What advice would you give to someone that is just starting off in their own all-natural beauty business?
Do a business plan. Do the footwork, the homework, the research. My company began as a mere hobby and it has undergone several evolvements and incarnations since I made my first batch of soap. If I’d known I was going to have a growing business and selling my products around the world, I would have liked to have given myself better tools and knowledge in order to make better choices along the way. That said, I am also a highly disorganized individual and I feel my way through life almost entirely intuitively. Every aspect of my business is run this way and it is those instincts which have gotten me this far. So, do a business plan, but follow your gut. I am a firm believer in following one’s instincts. How’s that for divergent answers?

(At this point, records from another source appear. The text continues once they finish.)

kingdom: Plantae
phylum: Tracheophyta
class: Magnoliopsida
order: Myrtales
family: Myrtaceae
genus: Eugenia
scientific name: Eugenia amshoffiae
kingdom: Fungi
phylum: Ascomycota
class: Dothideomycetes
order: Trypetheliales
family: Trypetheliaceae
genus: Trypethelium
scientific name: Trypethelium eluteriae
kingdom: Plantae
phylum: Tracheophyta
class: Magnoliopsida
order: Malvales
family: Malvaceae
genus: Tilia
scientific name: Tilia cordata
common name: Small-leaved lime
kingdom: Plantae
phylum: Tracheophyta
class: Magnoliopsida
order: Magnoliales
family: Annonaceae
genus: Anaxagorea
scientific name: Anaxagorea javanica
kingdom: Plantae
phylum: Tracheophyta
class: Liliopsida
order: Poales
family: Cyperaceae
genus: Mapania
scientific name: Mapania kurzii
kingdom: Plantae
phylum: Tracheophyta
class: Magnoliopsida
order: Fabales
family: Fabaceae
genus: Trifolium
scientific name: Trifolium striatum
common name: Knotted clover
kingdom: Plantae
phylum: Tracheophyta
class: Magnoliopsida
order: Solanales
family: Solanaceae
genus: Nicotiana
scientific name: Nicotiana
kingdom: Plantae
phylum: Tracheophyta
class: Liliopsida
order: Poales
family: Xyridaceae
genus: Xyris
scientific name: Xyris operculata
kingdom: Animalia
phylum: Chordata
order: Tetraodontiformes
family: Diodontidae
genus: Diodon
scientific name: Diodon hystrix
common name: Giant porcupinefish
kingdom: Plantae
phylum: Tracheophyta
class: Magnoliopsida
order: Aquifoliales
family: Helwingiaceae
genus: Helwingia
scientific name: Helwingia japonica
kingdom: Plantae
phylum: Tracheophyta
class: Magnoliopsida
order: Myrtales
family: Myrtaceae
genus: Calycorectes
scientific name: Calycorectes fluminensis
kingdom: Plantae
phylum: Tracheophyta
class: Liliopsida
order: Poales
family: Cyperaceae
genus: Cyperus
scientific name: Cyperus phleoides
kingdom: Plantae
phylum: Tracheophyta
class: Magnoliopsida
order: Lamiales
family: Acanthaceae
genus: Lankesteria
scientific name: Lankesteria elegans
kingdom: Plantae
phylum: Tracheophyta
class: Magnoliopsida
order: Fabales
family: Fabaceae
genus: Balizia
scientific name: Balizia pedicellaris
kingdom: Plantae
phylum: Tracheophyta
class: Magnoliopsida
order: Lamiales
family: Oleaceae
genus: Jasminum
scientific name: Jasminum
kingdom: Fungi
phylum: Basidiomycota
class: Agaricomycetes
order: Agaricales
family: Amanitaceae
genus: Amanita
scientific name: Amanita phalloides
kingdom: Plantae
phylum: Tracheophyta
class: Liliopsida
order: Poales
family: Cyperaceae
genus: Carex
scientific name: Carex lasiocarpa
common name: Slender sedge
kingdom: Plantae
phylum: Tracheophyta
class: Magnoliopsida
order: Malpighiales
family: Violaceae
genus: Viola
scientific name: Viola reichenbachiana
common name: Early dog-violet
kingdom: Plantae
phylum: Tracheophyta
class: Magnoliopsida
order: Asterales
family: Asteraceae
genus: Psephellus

Are there any books or teachers that have helped you with your soapmaking that you'd like to recommend?
I own just about every book on soapmaking that has ever been written, but the only one I recommend is Susan Miller Cavitch’s Soapmaker’s Companion. I believe it is the most comprehensive volume on natural soapmaking and its many ingredients and processes available, and I like that it teaches the reader to think creatively, critically, and allows one the information one needs to formulate a totally original recipe, if one so chooses. I hate following (other people’s) recipes—in fact, I believe I may have some genetic predisposition which renders recipes completely useless to me because I cannot seem to follow one to save my life. I always have to “tinker” with formulas and I like that this book gave me the information I needed to take off in my own direction.